Enoncer des arguments sous la forme de questions plutôt que d’affirmation, toujours contestables, évite de générer une débauche de contre-arguments. D’autant plus que c’est celui qui détient la meilleure écoute et la meilleure observation qui contrôle mieux la situation, car il se dote en permanence d’informations précieuses pour réajuster au fur et à mesure ses arguments. C’est pour cela qu’il est indispensable de contrôler avec vigilance la compréhension er la réceptivité de votre interlocuteur, par une observation fine de son langage non verbal au travers de ses microcomportements. Cela s’appelle : « la calibration » Nous ne pouvons convaincre autrui qu’à partir de ce qu’il nous dit et de ce qu’il nous exprime non verbalement, et non à partir de ce que nous nous croyons important de lui dire. L’excellence dans la négociation consiste moins à présenter ses arguments qu’à les faire exprimer par l’interlocuteur : s’ils prennent appui sur ses expériences et sur ses critères, les arguments trouveront chez lui plus de poids, de logique et de résonance. Un bon argumentaire permettra de faire passer les objections, qui dans ce cas seront des points d’appui pour avancer. La démarche négociatrice est une course d’obstacles, ponctuée de critiques et d’objections : il est donc nécessaire d’apprendre à les aborder différemment pour les franchir élégamment. Le fait de les envisager dans leurs fonctions utiles permet d’en faire des points d’appui. Pour traiter avec respect et efficacité une objection qui nous gène, il est indispensable de ramener le discours de notre interlocuteur sur les faits et expériences qui la valident. De la sorte, nous préparons le terrain pour effectuer un recadrage compatible avec sa logique. Nous pourrons aussi sélectionner d’autres faits pour élargir son point de vue afin de transformer cette objection-menace en objection-opportunité. Ainsi nous ne répondons pas de manière compulsive à des critiques. Nous choisissons au contraire de les rendre un peu plus excessives pour leur ôter toute pertinence : nous incitons alors notre interlocuteur à les pondérer de lui-même.

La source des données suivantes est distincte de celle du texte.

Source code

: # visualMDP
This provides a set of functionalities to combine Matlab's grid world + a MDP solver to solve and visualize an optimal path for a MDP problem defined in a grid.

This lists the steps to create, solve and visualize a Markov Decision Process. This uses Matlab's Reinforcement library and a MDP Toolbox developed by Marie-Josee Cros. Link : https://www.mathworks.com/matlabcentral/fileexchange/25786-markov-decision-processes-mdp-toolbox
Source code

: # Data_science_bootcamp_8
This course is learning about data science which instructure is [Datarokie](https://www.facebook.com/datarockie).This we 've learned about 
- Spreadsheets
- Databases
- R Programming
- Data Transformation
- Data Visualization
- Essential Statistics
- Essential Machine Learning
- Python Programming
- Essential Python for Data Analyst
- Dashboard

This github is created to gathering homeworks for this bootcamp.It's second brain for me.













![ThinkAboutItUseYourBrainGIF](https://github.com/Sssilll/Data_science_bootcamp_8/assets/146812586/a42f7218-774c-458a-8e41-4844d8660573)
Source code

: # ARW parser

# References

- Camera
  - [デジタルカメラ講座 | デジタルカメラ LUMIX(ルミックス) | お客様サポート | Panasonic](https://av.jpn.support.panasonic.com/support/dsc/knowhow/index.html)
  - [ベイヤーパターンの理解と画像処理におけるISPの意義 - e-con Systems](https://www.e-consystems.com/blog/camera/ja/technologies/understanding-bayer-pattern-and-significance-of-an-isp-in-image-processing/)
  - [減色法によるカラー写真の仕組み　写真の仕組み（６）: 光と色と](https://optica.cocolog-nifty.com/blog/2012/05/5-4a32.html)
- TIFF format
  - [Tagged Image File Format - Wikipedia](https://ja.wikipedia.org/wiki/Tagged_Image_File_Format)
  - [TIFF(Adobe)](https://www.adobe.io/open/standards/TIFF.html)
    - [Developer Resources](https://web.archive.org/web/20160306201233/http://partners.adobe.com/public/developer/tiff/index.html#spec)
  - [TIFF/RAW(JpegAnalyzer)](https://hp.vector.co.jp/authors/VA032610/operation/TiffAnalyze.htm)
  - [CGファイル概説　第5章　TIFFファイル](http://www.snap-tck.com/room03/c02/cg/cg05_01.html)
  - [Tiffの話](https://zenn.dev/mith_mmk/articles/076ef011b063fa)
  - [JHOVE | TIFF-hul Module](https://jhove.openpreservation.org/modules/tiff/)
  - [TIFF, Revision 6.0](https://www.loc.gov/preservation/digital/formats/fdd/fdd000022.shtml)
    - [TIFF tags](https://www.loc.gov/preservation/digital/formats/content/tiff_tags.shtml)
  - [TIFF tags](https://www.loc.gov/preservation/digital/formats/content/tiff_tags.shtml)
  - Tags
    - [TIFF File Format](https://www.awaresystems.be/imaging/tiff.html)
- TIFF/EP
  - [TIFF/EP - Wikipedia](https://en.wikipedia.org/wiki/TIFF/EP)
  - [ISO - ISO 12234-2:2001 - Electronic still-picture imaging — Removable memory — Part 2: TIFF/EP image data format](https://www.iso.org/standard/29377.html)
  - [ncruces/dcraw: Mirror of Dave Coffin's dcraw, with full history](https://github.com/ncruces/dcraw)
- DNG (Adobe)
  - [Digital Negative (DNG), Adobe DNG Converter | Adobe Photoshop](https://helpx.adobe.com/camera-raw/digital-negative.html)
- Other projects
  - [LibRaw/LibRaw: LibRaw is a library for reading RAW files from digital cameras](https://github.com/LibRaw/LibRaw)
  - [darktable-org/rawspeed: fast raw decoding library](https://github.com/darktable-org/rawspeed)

La justification ou la contre attaque risque au contraire de renforcer la critique et l’attaque de l’autre. Face à une objection il est judicieux de « faire silence », pour laisser notre interlocuteur l’exprimer jusqu’au bout. Dans le cas ou une objection nous irrite particulièrement, il est paradoxalement plus efficace de la reformuler et d’y faire « écho » en utilisant la même tonalité pour amener notre interlocuteur à la clarifier de lui-même, que de la contredire. A l’inverse face à un interlocuteur qui s’abstiendrait d’objecter pour éviter par exemple de s’impliquer dans la négociation, il sera alors très efficace d’anticiper ses éventuelles objections en nous en emparant nous même pour les placer comme point d’appui. Cette technique aura pour but de d’éviter que notre interlocuteur nous mette en échec à la fin de la négociation par un flot d’objections et remarques que nous n’aurions plus le temps de traiter.
Je terminerai par cette affirmation de LAO TSEU « Qui désire réduire une chose doit commencer par lui donner de l’ampleur ».